Anyway, the US Supreme Court did not address WHY the states moved away from the Common Law rule, but that the common law rule had been the rule in all states in 1787 and thus was a right under the ninth amendment that said the Bill of Rights were NOT an exclusive list of rights, but other rights were also preserved (The main attacks on the Bill of Rights in the 1790s when it was adopted, was that it could NOT list all possible rights, and those rights preserved under the Constitution would be viewed as "abandoned" if they were NOT listed in the Bill of Rights, the ninth and tenth were written to address this argument i.e. the Bill of Rights is NOT an exclusive list of Rights protected under the US Constitution).
Where did the Common law get its rule on Abortion? While from the Catholic Church, for the rules set up in Roe vs Wade were the pre 1869 Catholic Rule for abortion. Yes, the Catholic Church decided that since the Medical Community determined its old rules had no basis in science, it had to adopt the then new scientific evidence as to HOW a fetus developed and its abandoned it older rules (There is some evidence that the change also was affected by the lost of the papal states to the then new nation of Italy, forcing Italy to address the issue of abortion and the people who both supported abortion and opposed abortion).
Thus, the issue of the right of a woman to what she does with her body, including having an abortion, has been the basis for the US Supreme Court ruling on abortion. In later decisions the court moved away from the three trimester system used in Roe vs Wade, but have never abandon the theory that it is based on the right of a woman to do with her body as she sees fit.

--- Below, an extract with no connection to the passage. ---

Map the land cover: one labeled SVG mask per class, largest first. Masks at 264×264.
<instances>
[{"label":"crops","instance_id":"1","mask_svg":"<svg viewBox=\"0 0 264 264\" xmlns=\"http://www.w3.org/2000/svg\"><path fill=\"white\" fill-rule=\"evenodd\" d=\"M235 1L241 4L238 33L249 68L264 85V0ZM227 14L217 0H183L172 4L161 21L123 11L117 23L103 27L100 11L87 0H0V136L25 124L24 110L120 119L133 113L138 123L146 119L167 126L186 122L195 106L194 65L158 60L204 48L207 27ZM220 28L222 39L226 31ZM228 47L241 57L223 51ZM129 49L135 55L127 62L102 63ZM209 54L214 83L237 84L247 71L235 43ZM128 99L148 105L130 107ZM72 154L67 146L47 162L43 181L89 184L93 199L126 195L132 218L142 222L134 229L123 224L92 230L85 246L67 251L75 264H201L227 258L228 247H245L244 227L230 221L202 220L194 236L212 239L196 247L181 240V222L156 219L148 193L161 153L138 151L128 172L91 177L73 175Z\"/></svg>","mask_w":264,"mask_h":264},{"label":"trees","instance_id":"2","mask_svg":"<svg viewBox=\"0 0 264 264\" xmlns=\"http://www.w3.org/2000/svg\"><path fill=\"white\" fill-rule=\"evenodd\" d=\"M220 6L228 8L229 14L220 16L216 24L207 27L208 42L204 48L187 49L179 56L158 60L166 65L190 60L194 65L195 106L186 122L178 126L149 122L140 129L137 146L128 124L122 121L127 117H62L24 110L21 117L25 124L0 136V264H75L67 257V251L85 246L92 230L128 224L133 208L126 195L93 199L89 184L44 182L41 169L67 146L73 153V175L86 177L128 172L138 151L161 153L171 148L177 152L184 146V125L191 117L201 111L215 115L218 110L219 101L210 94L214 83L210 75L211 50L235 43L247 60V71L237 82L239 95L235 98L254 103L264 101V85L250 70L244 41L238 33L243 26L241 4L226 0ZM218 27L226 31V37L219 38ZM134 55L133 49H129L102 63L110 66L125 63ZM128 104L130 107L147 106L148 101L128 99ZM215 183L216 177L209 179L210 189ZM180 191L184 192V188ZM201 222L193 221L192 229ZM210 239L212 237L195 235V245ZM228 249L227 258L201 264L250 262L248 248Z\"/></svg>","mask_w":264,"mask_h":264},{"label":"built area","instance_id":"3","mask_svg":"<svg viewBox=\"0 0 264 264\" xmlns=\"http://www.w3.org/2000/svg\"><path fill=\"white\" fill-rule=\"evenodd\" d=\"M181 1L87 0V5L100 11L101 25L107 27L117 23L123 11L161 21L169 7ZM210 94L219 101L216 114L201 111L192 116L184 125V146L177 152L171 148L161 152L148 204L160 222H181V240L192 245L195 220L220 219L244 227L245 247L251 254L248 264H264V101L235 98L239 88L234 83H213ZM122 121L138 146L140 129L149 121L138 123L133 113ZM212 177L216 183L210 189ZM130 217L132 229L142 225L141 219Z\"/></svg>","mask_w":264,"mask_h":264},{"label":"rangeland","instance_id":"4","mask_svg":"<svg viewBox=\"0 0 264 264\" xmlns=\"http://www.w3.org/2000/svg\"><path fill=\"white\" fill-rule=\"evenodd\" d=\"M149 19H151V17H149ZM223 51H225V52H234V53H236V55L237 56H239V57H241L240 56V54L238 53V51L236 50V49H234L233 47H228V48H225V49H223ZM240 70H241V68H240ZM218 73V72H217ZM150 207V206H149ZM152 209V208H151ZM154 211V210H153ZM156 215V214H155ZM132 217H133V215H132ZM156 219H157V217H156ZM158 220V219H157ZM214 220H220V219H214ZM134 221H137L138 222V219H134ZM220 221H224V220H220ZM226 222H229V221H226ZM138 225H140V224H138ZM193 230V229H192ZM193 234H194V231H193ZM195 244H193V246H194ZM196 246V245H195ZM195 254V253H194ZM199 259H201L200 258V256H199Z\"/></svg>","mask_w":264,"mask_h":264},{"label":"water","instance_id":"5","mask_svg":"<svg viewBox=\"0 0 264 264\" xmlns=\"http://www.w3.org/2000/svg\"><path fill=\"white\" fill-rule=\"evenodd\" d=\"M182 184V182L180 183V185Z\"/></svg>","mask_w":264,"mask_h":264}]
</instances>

Side note: The Catholic pre 1869 rule on abortion can be traced back to St Augustine and then back to the rule in use in Ancient Rome, Greece and Judea. Since what happen in development of the fetus was unknown to these ancient people, the rule was a Fetus had no sole till it "Quicken" i.e. the mother could feel the child kick and move in her womb. This occurs in the third trimester and thus no abortion in the third trimester except under very unusual circumstances (Health and life of Mother for example). Most women learned they were pregnant while before their second trimester, thus some restrictions were put on women, but not much in the second trimester for a fetus could become "quicken" early. The first trimester the woman had an absolute right. Now the Catholic Church still view abortion a sin, but it was NOT a mortal sin. It was NOT a violation of the Ten Commandments except in the third trimester. This changed in 1869 when the Church embraced the medical community findings that Quickening was not some sort of change in the fetus, but the result of slow steady change that had continued since birth. Since the scientific community could NOT set an act in the development of the fetus that was NOT part of the constant development (as Quickening had been prior to 1869) of the fetus, conception became the point where a fetus became a human as opposed to Quickening. Notice this change was driven by the Medical community not the religious community, through the religious community took it further then the Medical community wanted it to go.